If this year’s theme is preparation, last year’s was action. VC Divest organized a student ref­erendum to inform the Board of Trustees of the overwhelming student support for fossil fuel di­vestment. 45 percent of students voted and 91 percent of those who voted supported fossil fuel divestment. The campaign also staged actions during two trustee meetings, for which Cash acted as a kind of scout, “I biked out to the alumni house to see if they were there, to see where they were, and then came back and messaged everybody to say, ‘We need to do it now! They’re having lunch! Let’s go!’”

In May, VC Divest organized a week-long sit-in in Main. It was the biggest climate action ever on Vassar’s campus and Cash was integral to its success. When asked about that week, she recalls it with enthusiasm and pride. “We tried to get people psyched about the cause by making it fun. It was really just a loving, enthusiastic environ­ment. We all slept overnight! It was like our home base for the week, we had over 500 students pass through at one point. We got a bunch of profes­sors to do their classes here, to show their own support, but also so that our students didn’t have to leave. My environmental studies class came here and showed one of the documentaries we were supposed to be watching in class. We all sat on the couches and had breakfast, somebody had donated a bunch of bagels that morning. There was a lot of camaraderie and people feeling like, ‘We’re doing something good. This is powerful and fun.’ That, to me, is what activism should feel like.” Cash was also careful to acknowledge, “Ob­viously, it isn’t always fun, There’s a ton of work that goes into it beforehand, which is something that I wasn’t really prepared for, all the work. It’s a lot of organizational stuff, a lot of logistics, a lot of planning, reaching out to people, social media campaigns.”

Last year’s success glows warmly in Cash’s memory, which, she says has made this year’s more tedious agenda difficult for her. However, she also claims that Trump’s election last week has given her a renewed sense of urgency. “It’s just an incredibly important time and also a kind of excit­ing time to care about the world. Even though it’s super scary, and a Trump presidency is terrifying, and the way that the world is reacting to it is also very scary and indicative of the problems in our country. So, now it’s up to us, since we can’t trust the federal government to solve our problems. It’s up to us. The groundwork, businesses, state level governments, to solve environmental and social justice problems. That sort of opens up some im­peratives for us.” Cash is also excited about Vassar students’ considerable support for those protest­ing the Dakota Access Pipeline and plans to get in­volved herself. She believes the issue has garnered such support because it is inherently intersection­al and gives activists a chance to protest against multiple issues at once. “I think there’s a lot of en­ergy on campus that is ready to rally around this issue, which is really exciting…and I think that we can do good work, since we have a lot of people power behind this. I’m personally going to donate, which is one of the first actions we can do, a fund­raiser over the next two weeks.”

Cash, like the rest of us, will be sleeping with one eye open in the coming months.
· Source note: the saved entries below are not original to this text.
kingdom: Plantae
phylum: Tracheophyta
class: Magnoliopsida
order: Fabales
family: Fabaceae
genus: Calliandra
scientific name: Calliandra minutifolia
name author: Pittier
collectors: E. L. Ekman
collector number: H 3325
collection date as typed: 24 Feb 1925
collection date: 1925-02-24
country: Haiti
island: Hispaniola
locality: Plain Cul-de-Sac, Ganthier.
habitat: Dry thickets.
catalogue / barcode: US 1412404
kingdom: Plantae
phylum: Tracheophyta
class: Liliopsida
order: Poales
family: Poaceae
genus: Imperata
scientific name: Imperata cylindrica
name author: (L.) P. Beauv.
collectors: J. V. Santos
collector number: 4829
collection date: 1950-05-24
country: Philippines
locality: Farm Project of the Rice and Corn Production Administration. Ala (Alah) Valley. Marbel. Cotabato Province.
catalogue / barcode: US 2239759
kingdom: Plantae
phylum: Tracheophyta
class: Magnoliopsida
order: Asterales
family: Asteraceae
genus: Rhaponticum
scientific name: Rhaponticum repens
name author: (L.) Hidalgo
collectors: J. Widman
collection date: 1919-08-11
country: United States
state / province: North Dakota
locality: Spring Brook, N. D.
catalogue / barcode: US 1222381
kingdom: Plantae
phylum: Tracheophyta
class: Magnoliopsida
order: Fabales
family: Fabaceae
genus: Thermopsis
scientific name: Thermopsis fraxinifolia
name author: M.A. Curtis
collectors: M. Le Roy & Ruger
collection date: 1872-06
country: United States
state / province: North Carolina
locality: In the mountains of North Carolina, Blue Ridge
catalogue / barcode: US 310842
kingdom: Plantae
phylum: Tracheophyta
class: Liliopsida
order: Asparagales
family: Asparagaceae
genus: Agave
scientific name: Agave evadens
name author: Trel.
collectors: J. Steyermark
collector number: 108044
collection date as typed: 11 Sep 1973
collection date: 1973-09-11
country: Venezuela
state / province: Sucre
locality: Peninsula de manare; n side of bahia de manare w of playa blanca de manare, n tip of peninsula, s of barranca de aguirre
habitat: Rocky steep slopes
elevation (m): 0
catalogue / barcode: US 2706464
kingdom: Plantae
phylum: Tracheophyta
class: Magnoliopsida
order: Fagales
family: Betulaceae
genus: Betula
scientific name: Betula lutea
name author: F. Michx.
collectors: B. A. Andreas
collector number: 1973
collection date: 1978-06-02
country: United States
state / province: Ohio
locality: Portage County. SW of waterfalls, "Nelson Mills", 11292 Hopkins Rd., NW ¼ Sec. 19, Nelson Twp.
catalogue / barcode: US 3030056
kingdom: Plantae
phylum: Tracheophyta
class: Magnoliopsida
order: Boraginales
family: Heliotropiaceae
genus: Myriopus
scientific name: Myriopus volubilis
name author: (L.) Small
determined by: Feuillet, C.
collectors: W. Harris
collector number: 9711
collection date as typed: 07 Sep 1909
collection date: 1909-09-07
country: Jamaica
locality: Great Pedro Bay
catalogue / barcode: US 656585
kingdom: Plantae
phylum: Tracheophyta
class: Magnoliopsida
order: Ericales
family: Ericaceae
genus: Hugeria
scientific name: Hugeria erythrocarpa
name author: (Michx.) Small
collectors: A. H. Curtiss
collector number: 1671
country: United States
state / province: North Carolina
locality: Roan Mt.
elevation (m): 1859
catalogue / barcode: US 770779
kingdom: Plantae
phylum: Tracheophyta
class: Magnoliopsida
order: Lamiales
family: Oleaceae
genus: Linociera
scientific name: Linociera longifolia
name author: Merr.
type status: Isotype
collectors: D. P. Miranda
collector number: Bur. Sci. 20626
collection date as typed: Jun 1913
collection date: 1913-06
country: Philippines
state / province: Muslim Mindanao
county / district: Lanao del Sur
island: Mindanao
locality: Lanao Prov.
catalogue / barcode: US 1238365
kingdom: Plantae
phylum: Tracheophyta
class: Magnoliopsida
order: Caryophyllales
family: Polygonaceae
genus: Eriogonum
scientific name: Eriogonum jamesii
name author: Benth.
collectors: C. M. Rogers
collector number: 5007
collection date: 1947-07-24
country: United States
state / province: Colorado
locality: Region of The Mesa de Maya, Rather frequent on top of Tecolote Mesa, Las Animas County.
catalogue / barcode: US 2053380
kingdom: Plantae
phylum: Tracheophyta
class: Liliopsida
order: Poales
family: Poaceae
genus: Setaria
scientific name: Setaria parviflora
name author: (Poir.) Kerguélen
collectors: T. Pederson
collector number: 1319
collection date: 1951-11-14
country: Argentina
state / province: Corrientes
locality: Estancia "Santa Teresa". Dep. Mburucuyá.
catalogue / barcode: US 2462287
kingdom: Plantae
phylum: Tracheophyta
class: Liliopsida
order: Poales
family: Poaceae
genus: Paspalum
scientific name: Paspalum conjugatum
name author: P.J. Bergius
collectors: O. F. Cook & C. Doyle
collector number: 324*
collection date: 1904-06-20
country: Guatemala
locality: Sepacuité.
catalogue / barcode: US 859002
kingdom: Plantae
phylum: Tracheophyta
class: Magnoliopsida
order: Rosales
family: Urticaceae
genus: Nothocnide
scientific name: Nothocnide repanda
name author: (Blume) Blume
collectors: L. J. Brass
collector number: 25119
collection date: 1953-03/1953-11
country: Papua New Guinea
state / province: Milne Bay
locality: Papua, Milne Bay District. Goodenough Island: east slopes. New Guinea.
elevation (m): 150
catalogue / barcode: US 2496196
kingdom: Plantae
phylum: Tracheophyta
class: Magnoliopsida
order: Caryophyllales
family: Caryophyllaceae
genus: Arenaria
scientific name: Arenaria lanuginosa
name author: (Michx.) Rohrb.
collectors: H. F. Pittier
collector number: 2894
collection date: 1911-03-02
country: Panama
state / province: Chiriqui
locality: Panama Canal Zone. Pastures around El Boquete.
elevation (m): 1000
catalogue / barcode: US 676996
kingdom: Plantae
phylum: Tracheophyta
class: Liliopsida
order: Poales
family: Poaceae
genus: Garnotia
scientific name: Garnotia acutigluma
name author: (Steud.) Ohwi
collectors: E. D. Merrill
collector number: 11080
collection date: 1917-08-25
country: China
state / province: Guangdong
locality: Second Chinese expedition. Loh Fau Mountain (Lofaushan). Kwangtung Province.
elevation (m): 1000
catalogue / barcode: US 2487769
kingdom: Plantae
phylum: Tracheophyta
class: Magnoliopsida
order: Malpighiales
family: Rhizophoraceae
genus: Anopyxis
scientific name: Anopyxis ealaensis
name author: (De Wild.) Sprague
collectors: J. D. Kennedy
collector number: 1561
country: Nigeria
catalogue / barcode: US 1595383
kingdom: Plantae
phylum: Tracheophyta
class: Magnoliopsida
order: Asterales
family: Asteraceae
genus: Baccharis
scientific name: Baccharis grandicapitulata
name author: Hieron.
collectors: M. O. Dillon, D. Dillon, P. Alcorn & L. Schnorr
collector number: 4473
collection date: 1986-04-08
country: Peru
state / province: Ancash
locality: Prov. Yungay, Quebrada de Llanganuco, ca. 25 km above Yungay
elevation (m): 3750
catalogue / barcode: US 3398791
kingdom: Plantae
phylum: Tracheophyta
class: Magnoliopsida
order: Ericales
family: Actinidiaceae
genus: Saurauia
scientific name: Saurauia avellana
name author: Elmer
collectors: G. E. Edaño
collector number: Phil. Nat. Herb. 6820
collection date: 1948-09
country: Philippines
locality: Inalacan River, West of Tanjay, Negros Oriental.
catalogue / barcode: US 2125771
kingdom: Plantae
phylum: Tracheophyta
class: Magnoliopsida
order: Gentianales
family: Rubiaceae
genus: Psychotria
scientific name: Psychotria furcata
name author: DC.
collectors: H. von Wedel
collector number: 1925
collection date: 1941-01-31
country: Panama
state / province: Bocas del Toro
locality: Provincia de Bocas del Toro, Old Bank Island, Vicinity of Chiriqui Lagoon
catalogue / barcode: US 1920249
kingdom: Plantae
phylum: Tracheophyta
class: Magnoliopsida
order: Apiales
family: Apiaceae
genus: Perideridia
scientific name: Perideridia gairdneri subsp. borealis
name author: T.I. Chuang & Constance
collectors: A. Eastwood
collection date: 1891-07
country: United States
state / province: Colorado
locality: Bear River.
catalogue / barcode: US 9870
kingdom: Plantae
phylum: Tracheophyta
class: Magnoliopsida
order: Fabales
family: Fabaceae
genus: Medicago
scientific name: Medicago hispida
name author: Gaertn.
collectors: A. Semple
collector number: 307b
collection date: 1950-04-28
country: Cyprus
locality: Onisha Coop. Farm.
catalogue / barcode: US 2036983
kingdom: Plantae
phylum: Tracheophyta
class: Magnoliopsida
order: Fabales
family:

No one knows what the future holds. Although she doesn’t think a Trump presidency is going to change the way she does activism, she’s aware that this is a time that calls for solidarity. “We, as peo­ple who have progressive ideals have to support and be enthusiastic about each other even though we might feel inclined to divide each other over the little things. We have to stay united against one monolithic racist, xenophobic and homophobic entity. No one person’s struggle is more import­ant or more devastating than another’s. We don’t know what’s going to happen, we’ll just have to be flexible and be ready to change tactics.